I do not hold here that an affidavit containing such a statement would suffice. As stated above, the Affidavit is hearsay. In addition, the Federal Rules of Evidence provide that, generally, to prove the content of a writing, the original is required. Fed.R.Evid. 1002. Duplicates are permitted unless (1) a genuine question is raised as to the authenticity of the original or (2) in the circumstances it would be unfair to admit the duplicate in lieu of the original. Fed.R.Evid. 1003. On the other hand, some courts have found a bank officer's testimony that the bank is actually in physical possession of the original note, along with a copy of the original, can suffice. See, e.g., In re Relka, 2009 WL 5149262 (Bankr. D. Wyo. Dec. 22, 2009). In addition, although BAC has not alleged that the original Note has been lost, I would mention that the Missouri Statutes provide a method for dealing with such a situation. See Mo. Rev. Stat. § 400.3-309(a). However, among other things, in order to take advantage of that statute, BAC is required to prove that it was in possession of the Note and entitled to enforce it when loss of possession occurred. Id.
Perhaps BAC can correct the problem it currently faces with standing, as well as the Trustee's likely attack on the validity of the lien BAC asserts. The most obvious way would be for BAC to produce the original Note, either endorsed to it or endorsed in blank. If BAC can do that, such that the evidence sufficiently establishes proper assignment of the Note to BAC, then, as stated above, the Deed of Trust followed, and the February 18 Assignment would be, in effect, a nullity. BAC would, in that event, be the holder of both the Note and Deed of Trust.
On the other hand, if BAC cannot produce the original Note (or satisfy the requirements for a lost note under § 400.3-309), then assuming that the February 18 Assignment of the Deed of Trust is valid ( i.e., assuming MERS had authority as nominee beneficiary to make such an assignment of the Deed of Trust), the Note and Deed of Trust may have become split, in that Taylor Bean still holds the Note, but BAC holds the Deed of Trust. In that case, the Trustee might prevail in challenging the lien. However, the court in Landmark Nat'l Bank v. Kesler has suggested that MERS may not have had the authority to assignment of the Deed of Trust, either. If that is correct, then Taylor Bean may still hold both the Note and the Deed of Trust. And, as stated, there is no rule prohibiting a postpetition assignment of a claim to another party such as BAC.

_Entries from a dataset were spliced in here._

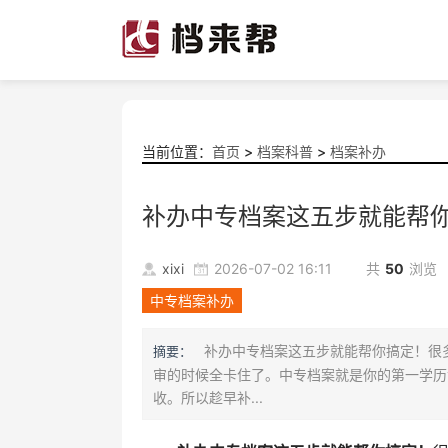
当前位置：
首页
>
档案科普
>
档案补办
补办中专档案这五步就能帮
xixi
2026-07-02 16:11
共
50
浏览
中专档案补办
补办中专档案这五步就能帮你搞定！很
摘要：
审的时候全卡住了。中专档案就是你的第一学历
收。所以趁早补...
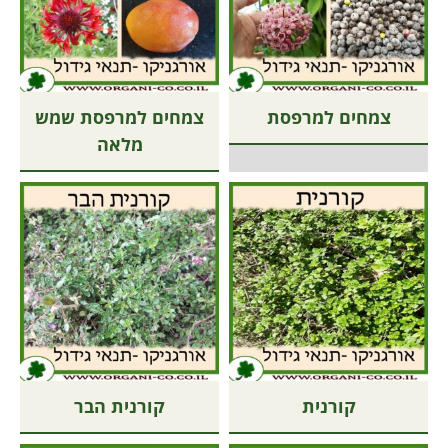
צמחים למרפסת
צמחים למרפסת שמש
מלאה
קורנית
קורנית הבר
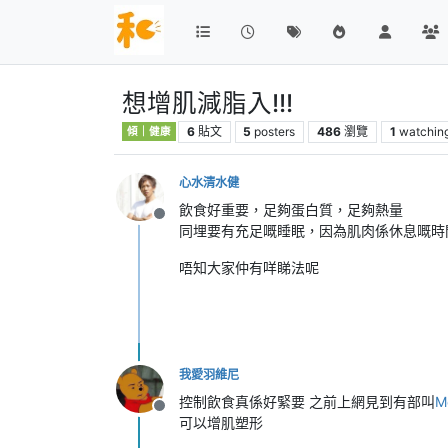
想增肌減脂入!!!
6
貼文
5
posters
486
瀏覽
1
watchin
傾｜健康
心水清水健
飲食好重要，足夠蛋白質，足夠熱量
離線
同埋要有充足嘅睡眠，因為肌肉係休息嘅時
唔知大家仲有咩睇法呢
我愛羽維尼
控制飲食真係好緊要 之前上網見到有部叫
M
離線
可以增肌塑形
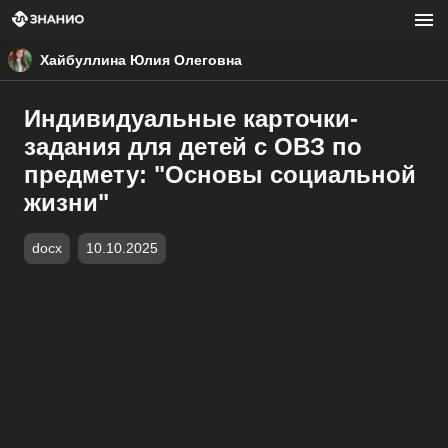
Хайбуллина Юлия Олеговна
Индивидуальные карточки-
задания для детей с ОВЗ по
предмету: "Основы социальной
жизни"
docx
10.10.2025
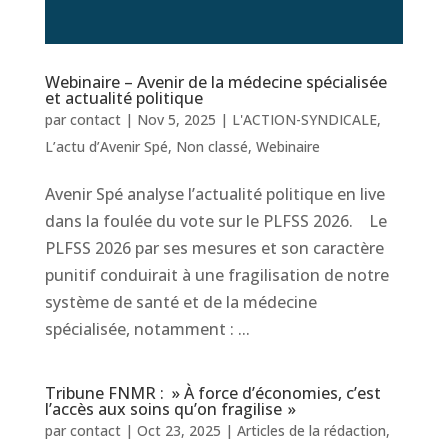
Webinaire – Avenir de la médecine spécialisée
et actualité politique
par
contact
|
Nov 5, 2025
|
L'ACTION-SYNDICALE
,
L’actu d’Avenir Spé
,
Non classé
,
Webinaire
Avenir Spé analyse l’actualité politique en live
dans la foulée du vote sur le PLFSS 2026. Le
PLFSS 2026 par ses mesures et son caractère
punitif conduirait à une fragilisation de notre
système de santé et de la médecine
spécialisée, notamment : ...
Tribune FNMR : » À force d’économies, c’est
l’accès aux soins qu’on fragilise »
par
contact
|
Oct 23, 2025
|
Articles de la rédaction
,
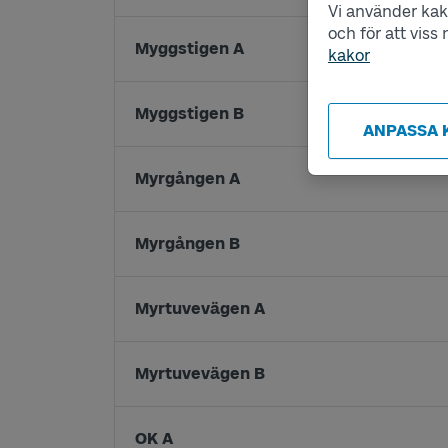
Vi använder kako
och för att vis
Myggstigen A
kakor
Myggstigen B
ANPASSA 
Myrgången A
Myrgången B
Myrtuvevägen A
Myrtuvevägen B
OK A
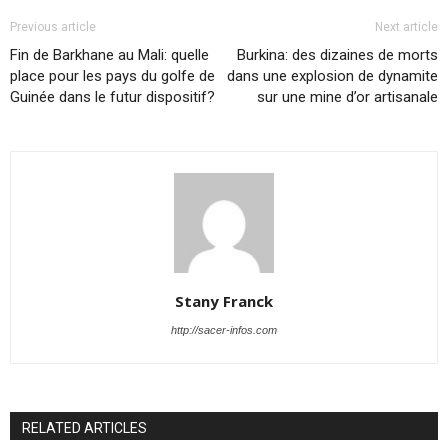
Previous article
Next article
Fin de Barkhane au Mali: quelle
Burkina: des dizaines de morts
place pour les pays du golfe de
dans une explosion de dynamite
Guinée dans le futur dispositif?
sur une mine d’or artisanale
Stany Franck
http://sacer-infos.com
RELATED ARTICLES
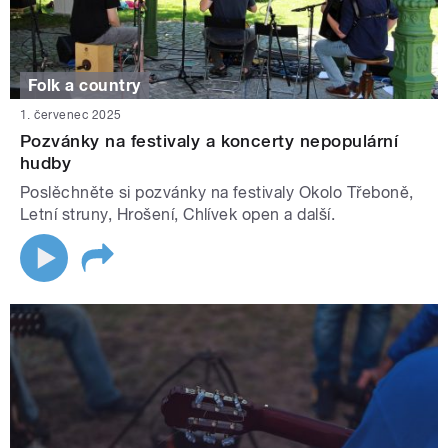
Folk a country
1. červenec 2025
Pozvánky na festivaly a koncerty nepopulární
hudby
Poslěchněte si pozvánky na festivaly Okolo Třeboně,
Letní struny, Hrošení, Chlívek open a další.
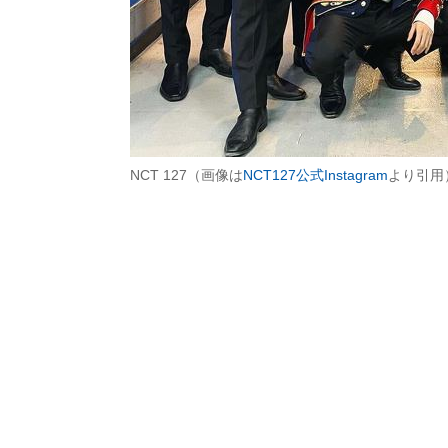
NCT 127（画像は
NCT127公式Instagram
より引用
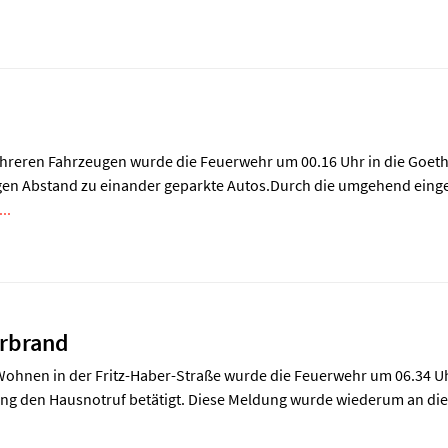
n
reren Fahrzeugen wurde die Feuerwehr um 00.16 Uhr in die Goeth
gen Abstand zu einander geparkte Autos.Durch die umgehend eing
..
rbrand
ohnen in der Fritz-Haber-Straße wurde die Feuerwehr um 06.34 Uh
g den Hausnotruf betätigt. Diese Meldung wurde wiederum an die In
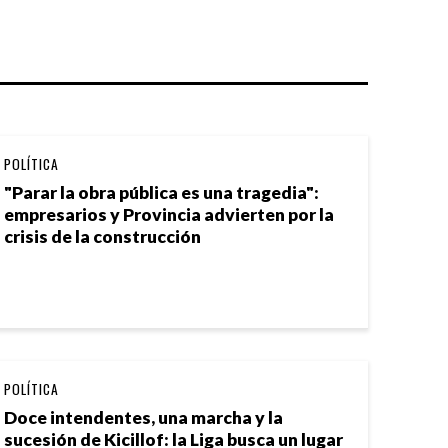
POLÍTICA
"Parar la obra pública es una tragedia":
empresarios y Provincia advierten por la
crisis de la construcción
POLÍTICA
Doce intendentes, una marcha y la
sucesión de Kicillof: la Liga busca un lugar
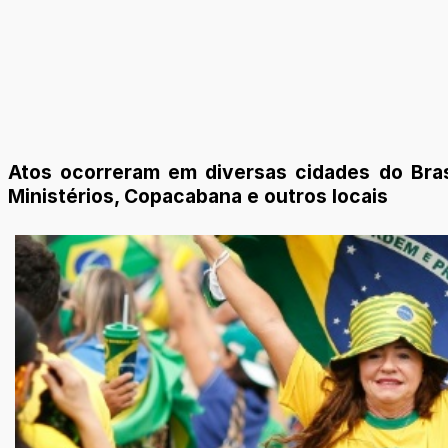
Atos ocorreram em diversas cidades do Brasi
Ministérios, Copacabana e outros locais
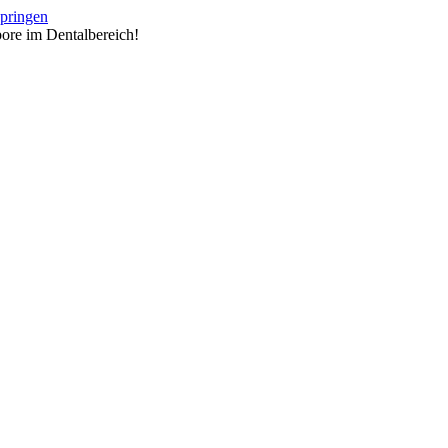
springen
ore im Dentalbereich!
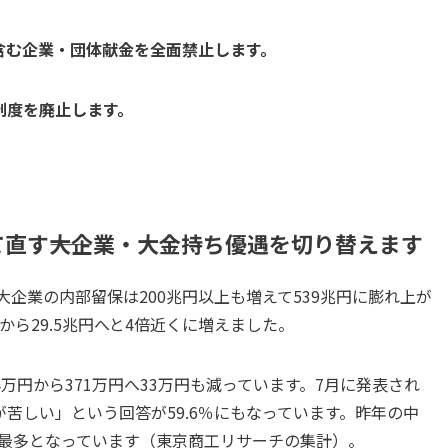
を含む企業・団体献金を全面禁止します。
金制度を廃止します。
直す――大企業・大金持ち優遇を切り替えます
大企業の内部留保は200兆円以上も増えて539兆円に膨れ上が
から29.5兆円へと4倍近くに増えました。
万円から371万円へ33万円も減っています。7月に発表され
苦しい」という回答が59.6％にもなっています。昨年の中
去最多となっています（東京商工リサーチの集計）。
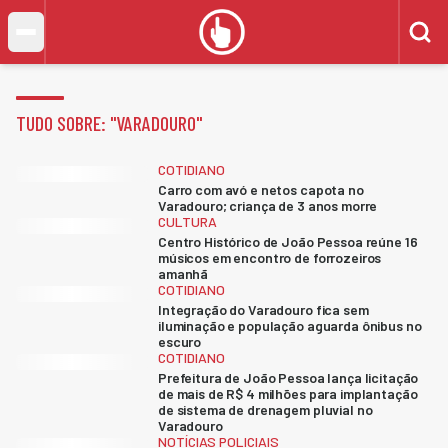
TUDO SOBRE: "
VARADOURO
"
COTIDIANO
Carro com avó e netos capota no
Varadouro; criança de 3 anos morre
CULTURA
Centro Histórico de João Pessoa reúne 16
músicos em encontro de forrozeiros
amanhã
COTIDIANO
Integração do Varadouro fica sem
iluminação e população aguarda ônibus no
escuro
COTIDIANO
Prefeitura de João Pessoa lança licitação
de mais de R$ 4 milhões para implantação
de sistema de drenagem pluvial no
Varadouro
NOTÍCIAS POLICIAIS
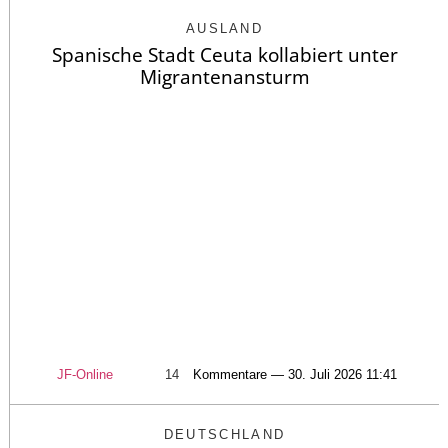
AUSLAND
Spanische Stadt Ceuta kollabiert unter
Migrantenansturm
JF-Online
14
Kommentare — 30. Juli 2026 11:41
DEUTSCHLAND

This Order does not go further than necessary, and specifically does not decide whether the structure of MERS is fatally flawed under Missouri law because, e.g., it splits the note and deed of trust between different entities. I am well aware that there would be far-reaching consequences from such a determination on creditors holding what they believed were mortgage loans, and also on debtors, who may or may not be able to obtain new financing in order to purchase their homes from the estate at current value. Therefore, I would hope to decide those issues in a proceeding in which the promissory note is produced, and in which evidence is offered as to the relationship between MERS and lenders for whom it purports to act, as well as the powers granted to it by them. Such evidence might include, for example, an agency agreement if one exists.
All I find here is that BAC has not proven that it holds the Note. Thus, it has not established that it is a party in interest or that it has standing to seek relief from the stay.
ACCORDINGLY, the Motion for Relief from Stay filed by BAC Home Loans Servicing LP f/k/a Countrywide Home Loans Servicing is DENIED.